The program, named the U-M K12 Career Development Program in Emergency Critical Care Research, is one of four training sites in the country and seeks to prepare early career clinician scientists for leadership roles and independent research careers in emergency care research.

Among the four programs supported by the NIH, the U-M program has a unique focus on clinical research in critical illness and injury.

The training will recruit four junior faculty scholars with diverse backgrounds and a passion for emergency critical care research and pair each scholar with a multidisciplinary mentoring team. The mentoring team will help the scholar create a three-year customized individual career development plan and then work with them to achieve milestones focused on academic courses, professional development training, expert consultations and research.

Scholars will receive:• A broad knowledge and training in modern clinical and translational science• Coursework to address gaps in scientific training• Instructive and experiential training in intellectual/philosophical approaches to modern investigation and technology development• Improved scientific and grant writing skills• Enhanced research mentoring and leadership skills

The scholars will be able to choose from mentoring teams led by experienced and highly published senior clinician-scientists in emergency medicine, pulmonary and critical care, neurology, general and trauma surgery, cardiovascular disease, biomedical engineering, and biostatistics.

“This program will allow these junior faculty scholars to learn the most effective ways to perform clinical research in emergency critical care,” says Robert Neumar, M.D., Ph.D., co-leader of the program and chair of emergency medicine at U-M. “Scholars will be guided by mentors with active NIH funding with the goal they personally transition to individual funding by the end of the third year of the program.”

Neumar will co-lead the new program with David Pinsky, M.D., chief of cardiovascular medicine and director of the U-M Frankel Cardiovascular Center, demonstrating the support of faculty from across U-M.

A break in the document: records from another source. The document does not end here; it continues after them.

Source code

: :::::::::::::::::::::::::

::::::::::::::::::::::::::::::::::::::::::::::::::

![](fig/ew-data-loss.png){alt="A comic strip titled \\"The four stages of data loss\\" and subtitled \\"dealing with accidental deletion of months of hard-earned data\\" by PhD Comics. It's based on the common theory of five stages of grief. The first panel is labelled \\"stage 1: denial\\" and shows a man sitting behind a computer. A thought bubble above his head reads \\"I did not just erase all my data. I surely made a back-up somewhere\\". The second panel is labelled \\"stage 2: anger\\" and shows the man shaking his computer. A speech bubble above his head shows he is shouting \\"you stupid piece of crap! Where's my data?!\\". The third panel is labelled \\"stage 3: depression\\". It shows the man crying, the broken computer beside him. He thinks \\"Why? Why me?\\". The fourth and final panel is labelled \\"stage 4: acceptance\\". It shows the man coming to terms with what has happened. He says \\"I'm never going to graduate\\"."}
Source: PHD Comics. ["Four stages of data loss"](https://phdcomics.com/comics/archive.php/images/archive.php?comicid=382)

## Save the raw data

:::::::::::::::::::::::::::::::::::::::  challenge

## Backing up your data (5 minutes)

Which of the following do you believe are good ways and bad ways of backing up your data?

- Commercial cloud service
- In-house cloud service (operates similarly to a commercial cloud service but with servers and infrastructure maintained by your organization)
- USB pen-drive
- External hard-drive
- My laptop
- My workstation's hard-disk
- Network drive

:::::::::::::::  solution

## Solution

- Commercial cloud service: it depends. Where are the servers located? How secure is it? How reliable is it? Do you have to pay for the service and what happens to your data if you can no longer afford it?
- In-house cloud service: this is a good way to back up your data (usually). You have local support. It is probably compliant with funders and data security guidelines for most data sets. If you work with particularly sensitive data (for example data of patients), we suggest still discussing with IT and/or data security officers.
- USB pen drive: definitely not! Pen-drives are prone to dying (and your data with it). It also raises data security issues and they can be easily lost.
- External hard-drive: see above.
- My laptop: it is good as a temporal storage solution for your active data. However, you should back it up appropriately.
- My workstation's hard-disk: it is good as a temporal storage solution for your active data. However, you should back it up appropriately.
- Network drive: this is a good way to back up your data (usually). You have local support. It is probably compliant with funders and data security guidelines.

“Dr. Pinsky and I are enthusiastic about this new program and the possible bench to bedside advances that could arise from it,” Neumar says. “We are constantly seeking new ways to improve outcomes for patients and we hope this program will encourage the next generation of clinician-scientists to become actively involved in cutting-edge research happening at this institution.”

The program will be housed in the Michigan Center for Integrative Research in Critical Care, which is administratively anchored within the U-M Department of Emergency Medicine. MCIRCC encourages collaborative and interdisciplinary research on acute illnesses and injuries. The scholars will become affiliates of MCIRCC, the Cardiovascular Center Clinical Research Group and other relevant multidisciplinary research centers at U-M.

“These research centers will further demonstrate to the scholars the importance of cross-cutting collaboration,” Pinsky says. “The scholars will get a taste of the breadth of emergency and critical care research happening here at U-M and how it can potentially transform the future of patient care.”

Disclosure: This program is supported by the National Heart, Lung, And Blood Institute of the National Institutes of Health under award number K12HL133304. The content is solely the responsibility of the authors and does not necessarily represent the official views of the National Institutes of Health.